Irma and George Gilbert, founders of Autentica

She said: “I saw a transformational opportunity to create a marketplace where engineers could share their designs for parts and components, which could then be uploaded to a platform, licensed, and downloaded by customers all over the world. world for additive manufacturing.

“We are truly indebted to the support offered by LCEI and the expertise of Lancaster University which boosted my ideas to create a platform transforming supply chains, reducing carbon emissions and building a sustainable future.”

LCEi is delivered by the Center for Global Eco-Innovation at Lancaster University, led by Jess Davies, Professor of Sustainability.

She said: “One of the main challenges for women starting out in engineering is seeing it as a profession for them – having great female role models is hugely important.

“As a program, we want to encourage SMEs to play a leading role in addressing climate and environmental emergencies. But it’s also important that we champion the diversity of these innovators to help overcome barriers and change traditional culture and norms.

“We can help drive change by diversifying networks.
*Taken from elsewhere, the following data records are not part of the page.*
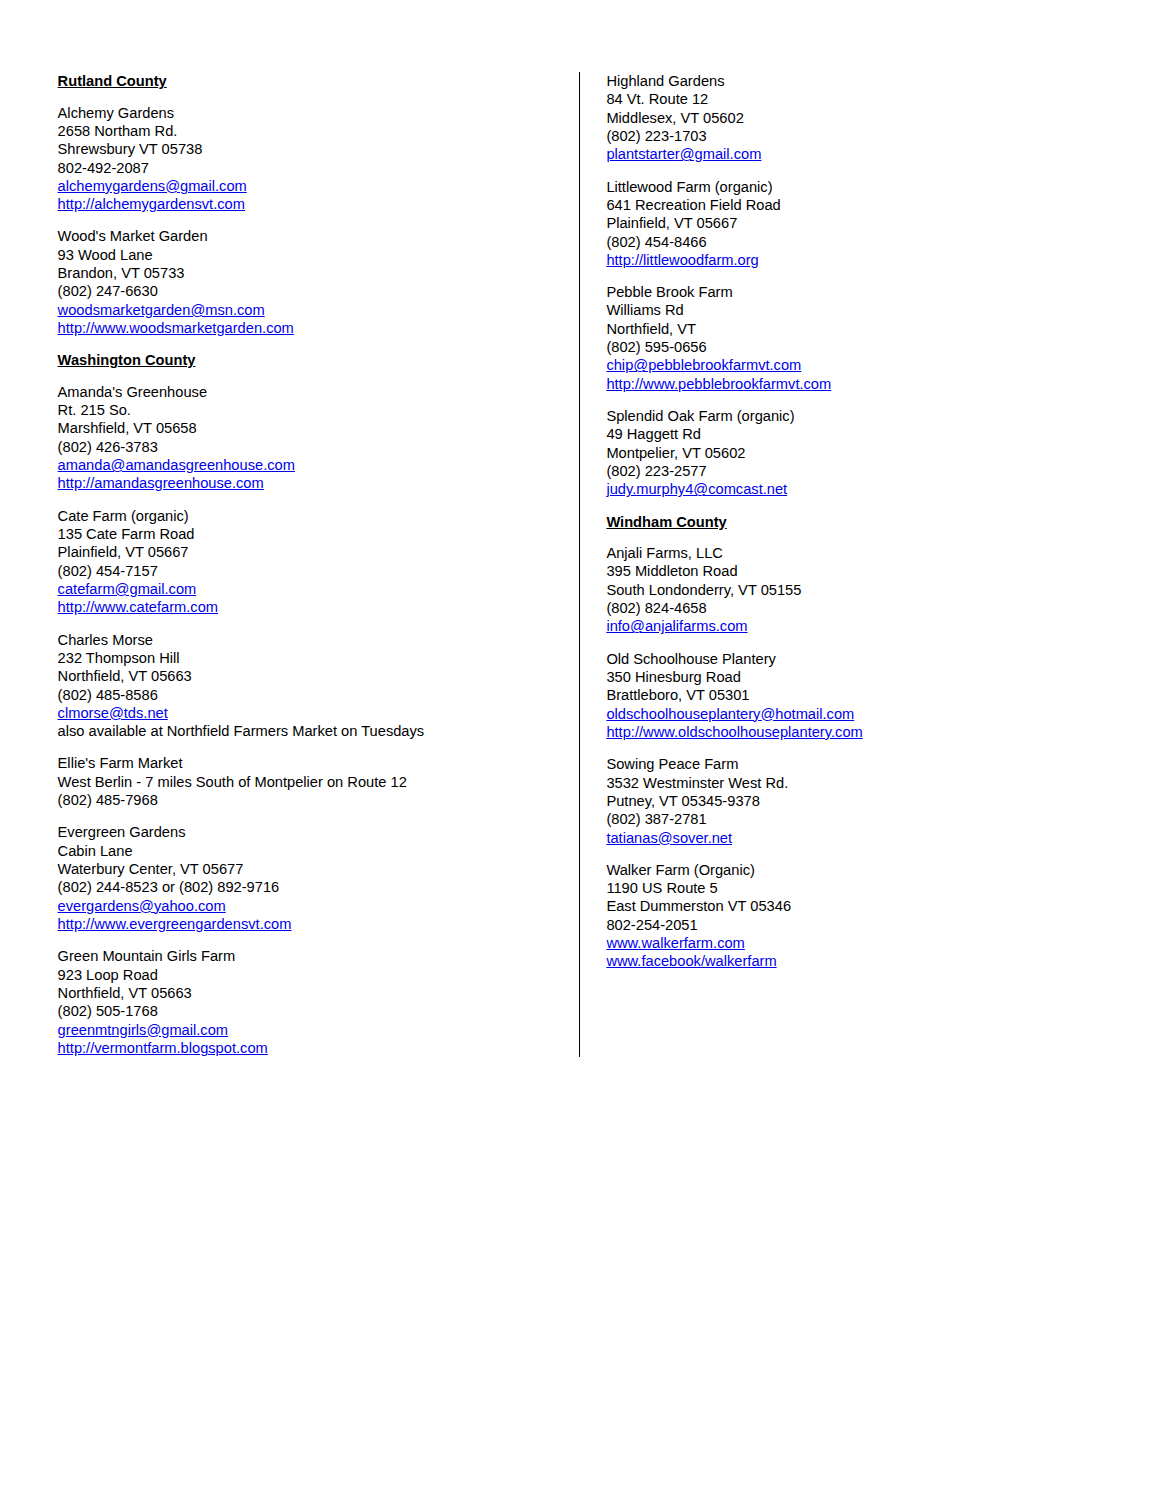Rutland County
Alchemy Gardens
2658 Northam Rd.
Shrewsbury VT 05738
802-492-2087
alchemygardens@gmail.com
http://alchemygardensvt.com
Wood's Market Garden
93 Wood Lane
Brandon, VT 05733
(802) 247-6630
woodsmarketgarden@msn.com
http://www.woodsmarketgarden.com
Washington County
Amanda's Greenhouse
Rt. 215 So.
Marshfield, VT 05658
(802) 426-3783
amanda@amandasgreenhouse.com
http://amandasgreenhouse.com
Cate Farm (organic)
135 Cate Farm Road
Plainfield, VT 05667
(802) 454-7157
catefarm@gmail.com
http://www.catefarm.com
Charles Morse
232 Thompson Hill
Northfield, VT 05663
(802) 485-8586
clmorse@tds.net
also available at Northfield Farmers Market on Tuesdays
Ellie's Farm Market
West Berlin - 7 miles South of Montpelier on Route 12
(802) 485-7968
Evergreen Gardens
Cabin Lane
Waterbury Center, VT 05677
(802) 244-8523 or (802) 892-9716
evergardens@yahoo.com
http://www.evergreengardensvt.com
Green Mountain Girls Farm
923 Loop Road
Northfield, VT 05663
(802) 505-1768
greenmtngirls@gmail.com
http://vermontfarm.blogspot.com
Highland Gardens
84 Vt. Route 12
Middlesex, VT 05602
(802) 223-1703
plantstarter@gmail.com
Littlewood Farm (organic)
641 Recreation Field Road
Plainfield, VT 05667
(802) 454-8466
http://littlewoodfarm.org
Pebble Brook Farm
Williams Rd
Northfield, VT
(802) 595-0656
chip@pebblebrookfarmvt.com
http://www.pebblebrookfarmvt.com
Splendid Oak Farm (organic)
49 Haggett Rd
Montpelier, VT 05602
(802) 223-2577
judy.murphy4@comcast.net
Windham County
Anjali Farms, LLC
395 Middleton Road
South Londonderry, VT 05155
(802) 824-4658
info@anjalifarms.com
Old Schoolhouse Plantery
350 Hinesburg Road
Brattleboro, VT 05301
oldschoolhouseplantery@hotmail.com
http://www.oldschoolhouseplantery.com
Sowing Peace Farm
3532 Westminster West Rd.
Putney, VT 05345-9378
(802) 387-2781
tatianas@sover.net
Walker Farm (Organic)
1190 US Route 5
East Dummerston VT 05346
802-254-2051
www.walkerfarm.com
www.facebook/walkerfarm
We need diverse perspectives and lived experiences to better understand the many dimensions of the problem and we are going to need all the creativity that comes with diversity to help us find good solutions to the major environmental problems of our time.

The LCEI is a business R&D consortium, supported by the European Regional Development Fund (ERDF) and led by Liverpool John Moores University (LJMU) alongside its partners Lancaster University and the University of Liverpool.